## YOUR GOAL
Print the data that follows, exactly and completely.

(WORKING DATA Opens)

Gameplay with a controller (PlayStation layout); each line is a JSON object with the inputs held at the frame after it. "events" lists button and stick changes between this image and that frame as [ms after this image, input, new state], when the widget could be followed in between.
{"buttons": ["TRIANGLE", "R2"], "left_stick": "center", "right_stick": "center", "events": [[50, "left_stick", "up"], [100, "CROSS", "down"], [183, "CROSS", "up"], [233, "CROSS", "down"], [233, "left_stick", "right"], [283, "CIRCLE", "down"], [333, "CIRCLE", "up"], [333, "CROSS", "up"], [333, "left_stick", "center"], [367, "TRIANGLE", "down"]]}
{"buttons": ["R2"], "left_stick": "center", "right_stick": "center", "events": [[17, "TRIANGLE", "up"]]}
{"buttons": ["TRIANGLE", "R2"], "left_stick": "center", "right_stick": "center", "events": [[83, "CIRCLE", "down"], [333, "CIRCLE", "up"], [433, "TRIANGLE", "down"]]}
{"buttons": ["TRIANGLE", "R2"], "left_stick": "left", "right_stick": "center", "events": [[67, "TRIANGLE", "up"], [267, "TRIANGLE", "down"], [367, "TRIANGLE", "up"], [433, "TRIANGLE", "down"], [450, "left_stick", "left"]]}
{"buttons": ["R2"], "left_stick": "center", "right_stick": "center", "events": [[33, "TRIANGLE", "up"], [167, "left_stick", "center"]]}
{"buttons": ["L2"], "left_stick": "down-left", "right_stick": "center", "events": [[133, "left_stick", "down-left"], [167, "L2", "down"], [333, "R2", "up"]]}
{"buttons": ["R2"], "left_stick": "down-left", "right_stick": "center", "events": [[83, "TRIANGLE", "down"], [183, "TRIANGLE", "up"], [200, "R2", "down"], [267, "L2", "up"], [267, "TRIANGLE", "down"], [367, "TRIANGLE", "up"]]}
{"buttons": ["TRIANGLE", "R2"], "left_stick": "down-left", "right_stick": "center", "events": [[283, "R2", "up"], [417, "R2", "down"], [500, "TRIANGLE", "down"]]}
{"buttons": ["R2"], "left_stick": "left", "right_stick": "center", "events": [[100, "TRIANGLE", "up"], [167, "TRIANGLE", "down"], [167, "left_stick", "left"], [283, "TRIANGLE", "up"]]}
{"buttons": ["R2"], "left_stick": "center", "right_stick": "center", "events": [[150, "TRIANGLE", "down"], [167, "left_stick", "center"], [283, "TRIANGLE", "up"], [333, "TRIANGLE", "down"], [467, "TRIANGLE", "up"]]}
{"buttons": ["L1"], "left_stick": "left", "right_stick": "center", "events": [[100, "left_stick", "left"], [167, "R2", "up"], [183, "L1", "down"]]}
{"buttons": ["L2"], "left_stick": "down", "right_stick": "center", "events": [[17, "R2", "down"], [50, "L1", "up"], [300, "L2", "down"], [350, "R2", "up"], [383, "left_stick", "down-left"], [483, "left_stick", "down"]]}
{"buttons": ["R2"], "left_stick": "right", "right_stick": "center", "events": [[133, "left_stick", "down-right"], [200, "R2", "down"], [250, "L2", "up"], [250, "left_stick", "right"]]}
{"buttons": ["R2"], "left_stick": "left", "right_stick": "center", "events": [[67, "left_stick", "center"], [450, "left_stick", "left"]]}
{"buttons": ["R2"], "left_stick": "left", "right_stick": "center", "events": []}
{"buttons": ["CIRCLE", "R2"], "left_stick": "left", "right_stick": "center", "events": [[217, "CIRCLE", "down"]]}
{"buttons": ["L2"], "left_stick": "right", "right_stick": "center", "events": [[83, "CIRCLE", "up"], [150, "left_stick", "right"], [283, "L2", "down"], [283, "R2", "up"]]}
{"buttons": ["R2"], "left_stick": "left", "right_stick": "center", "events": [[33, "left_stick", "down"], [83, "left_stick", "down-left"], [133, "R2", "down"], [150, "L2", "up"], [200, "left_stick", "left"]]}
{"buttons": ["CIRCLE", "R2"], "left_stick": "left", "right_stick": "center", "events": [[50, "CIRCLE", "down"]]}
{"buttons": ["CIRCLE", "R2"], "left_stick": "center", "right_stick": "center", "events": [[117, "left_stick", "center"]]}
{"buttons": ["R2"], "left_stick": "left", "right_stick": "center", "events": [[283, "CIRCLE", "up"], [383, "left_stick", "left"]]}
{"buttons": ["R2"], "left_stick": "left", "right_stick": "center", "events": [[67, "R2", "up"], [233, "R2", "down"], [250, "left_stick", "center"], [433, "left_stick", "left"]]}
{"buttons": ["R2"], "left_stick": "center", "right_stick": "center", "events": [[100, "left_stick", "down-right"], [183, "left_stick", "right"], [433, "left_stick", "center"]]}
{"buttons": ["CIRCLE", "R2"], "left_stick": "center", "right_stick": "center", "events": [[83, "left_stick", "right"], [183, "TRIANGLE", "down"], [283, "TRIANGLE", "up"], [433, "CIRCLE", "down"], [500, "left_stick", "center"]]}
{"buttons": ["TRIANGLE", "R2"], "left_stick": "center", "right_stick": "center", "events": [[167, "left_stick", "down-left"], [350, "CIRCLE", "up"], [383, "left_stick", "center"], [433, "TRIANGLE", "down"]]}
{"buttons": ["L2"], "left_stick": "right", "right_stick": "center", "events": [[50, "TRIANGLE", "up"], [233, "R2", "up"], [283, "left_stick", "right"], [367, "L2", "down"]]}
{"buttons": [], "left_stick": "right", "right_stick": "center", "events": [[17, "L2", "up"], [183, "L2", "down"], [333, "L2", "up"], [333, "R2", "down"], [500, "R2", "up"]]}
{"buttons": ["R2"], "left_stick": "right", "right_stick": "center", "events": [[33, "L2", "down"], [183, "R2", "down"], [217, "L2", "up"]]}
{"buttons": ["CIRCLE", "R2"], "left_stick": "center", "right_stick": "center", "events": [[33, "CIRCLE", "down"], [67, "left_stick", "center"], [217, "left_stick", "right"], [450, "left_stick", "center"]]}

(WORKING DATA Closes)

## PROBLEM SOLUTION
Gameplay with a controller (PlayStation layout); each line is a JSON object with the inputs held at the frame after it. "events" lists button and stick changes between this image and that frame as [ms after this image, input, new state], when the widget could be followed in between.
{"buttons": ["TRIANGLE", "R2"], "left_stick": "center", "right_stick": "center", "events": [[50, "left_stick", "up"], [100, "CROSS", "down"], [183, "CROSS", "up"], [233, "CROSS", "down"], [233, "left_stick", "right"], [283, "CIRCLE", "down"], [333, "CIRCLE", "up"], [333, "CROSS", "up"], [333, "left_stick", "center"], [367, "TRIANGLE", "down"]]}
{"buttons": ["R2"], "left_stick": "center", "right_stick": "center", "events": [[17, "TRIANGLE", "up"]]}
{"buttons": ["TRIANGLE", "R2"], "left_stick": "center", "right_stick": "center", "events": [[83, "CIRCLE", "down"], [333, "CIRCLE", "up"], [433, "TRIANGLE", "down"]]}
{"buttons": ["TRIANGLE", "R2"], "left_stick": "left", "right_stick": "center", "events": [[67, "TRIANGLE", "up"], [267, "TRIANGLE", "down"], [367, "TRIANGLE", "up"], [433, "TRIANGLE", "down"], [450, "left_stick", "left"]]}
{"buttons": ["R2"], "left_stick": "center", "right_stick": "center", "events": [[33, "TRIANGLE", "up"], [167, "left_stick", "center"]]}
{"buttons": ["L2"], "left_stick": "down-left", "right_stick": "center", "events": [[133, "left_stick", "down-left"], [167, "L2", "down"], [333, "R2", "up"]]}
{"buttons": ["R2"], "left_stick": "down-left", "right_stick": "center", "events": [[83, "TRIANGLE", "down"], [183, "TRIANGLE", "up"], [200, "R2", "down"], [267, "L2", "up"], [267, "TRIANGLE", "down"], [367, "TRIANGLE", "up"]]}
{"buttons": ["TRIANGLE", "R2"], "left_stick": "down-left", "right_stick": "center", "events": [[283, "R2", "up"], [417, "R2", "down"], [500, "TRIANGLE", "down"]]}
{"buttons": ["R2"], "left_stick": "left", "right_stick": "center", "events": [[100, "TRIANGLE", "up"], [167, "TRIANGLE", "down"], [167, "left_stick", "left"], [283, "TRIANGLE", "up"]]}
{"buttons": ["R2"], "left_stick": "center", "right_stick": "center", "events": [[150, "TRIANGLE", "down"], [167, "left_stick", "center"], [283, "TRIANGLE", "up"], [333, "TRIANGLE", "down"], [467, "TRIANGLE", "up"]]}
{"buttons": ["L1"], "left_stick": "left", "right_stick": "center", "events": [[100, "left_stick", "left"], [167, "R2", "up"], [183, "L1", "down"]]}
{"buttons": ["L2"], "left_stick": "down", "right_stick": "center", "events": [[17, "R2", "down"], [50, "L1", "up"], [300, "L2", "down"], [350, "R2", "up"], [383, "left_stick", "down-left"], [483, "left_stick", "down"]]}
{"buttons": ["R2"], "left_stick": "right", "right_stick": "center", "events": [[133, "left_stick", "down-right"], [200, "R2", "down"], [250, "L2", "up"], [250, "left_stick", "right"]]}
{"buttons": ["R2"], "left_stick": "left", "right_stick": "center", "events": [[67, "left_stick", "center"], [450, "left_stick", "left"]]}
{"buttons": ["R2"], "left_stick": "left", "right_stick": "center", "events": []}
{"buttons": ["CIRCLE", "R2"], "left_stick": "left", "right_stick": "center", "events": [[217, "CIRCLE", "down"]]}
{"buttons": ["L2"], "left_stick": "right", "right_stick": "center", "events": [[83, "CIRCLE", "up"], [150, "left_stick", "right"], [283, "L2", "down"], [283, "R2", "up"]]}
{"buttons": ["R2"], "left_stick": "left", "right_stick": "center", "events": [[33, "left_stick", "down"], [83, "left_stick", "down-left"], [133, "R2", "down"], [150, "L2", "up"], [200, "left_stick", "left"]]}
{"buttons": ["CIRCLE", "R2"], "left_stick": "left", "right_stick": "center", "events": [[50, "CIRCLE", "down"]]}
{"buttons": ["CIRCLE", "R2"], "left_stick": "center", "right_stick": "center", "events": [[117, "left_stick", "center"]]}
{"buttons": ["R2"], "left_stick": "left", "right_stick": "center", "events": [[283, "CIRCLE", "up"], [383, "left_stick", "left"]]}
{"buttons": ["R2"], "left_stick": "left", "right_stick": "center", "events": [[67, "R2", "up"], [233, "R2", "down"], [250, "left_stick", "center"], [433, "left_stick", "left"]]}
{"buttons": ["R2"], "left_stick": "center", "right_stick": "center", "events": [[100, "left_stick", "down-right"], [183, "left_stick", "right"], [433, "left_stick", "center"]]}
{"buttons": ["CIRCLE", "R2"], "left_stick": "center", "right_stick": "center", "events": [[83, "left_stick", "right"], [183, "TRIANGLE", "down"], [283, "TRIANGLE", "up"], [433, "CIRCLE", "down"], [500, "left_stick", "center"]]}
{"buttons": ["TRIANGLE", "R2"], "left_stick": "center", "right_stick": "center", "events": [[167, "left_stick", "down-left"], [350, "CIRCLE", "up"], [383, "left_stick", "center"], [433, "TRIANGLE", "down"]]}
{"buttons": ["L2"], "left_stick": "right", "right_stick": "center", "events": [[50, "TRIANGLE", "up"], [233, "R2", "up"], [283, "left_stick", "right"], [367, "L2", "down"]]}
{"buttons": [], "left_stick": "right", "right_stick": "center", "events": [[17, "L2", "up"], [183, "L2", "down"], [333, "L2", "up"], [333, "R2", "down"], [500, "R2", "up"]]}
{"buttons": ["R2"], "left_stick": "right", "right_stick": "center", "events": [[33, "L2", "down"], [183, "R2", "down"], [217, "L2", "up"]]}
{"buttons": ["CIRCLE", "R2"], "left_stick": "center", "right_stick": "center", "events": [[33, "CIRCLE", "down"], [67, "left_stick", "center"], [217, "left_stick", "right"], [450, "left_stick", "center"]]}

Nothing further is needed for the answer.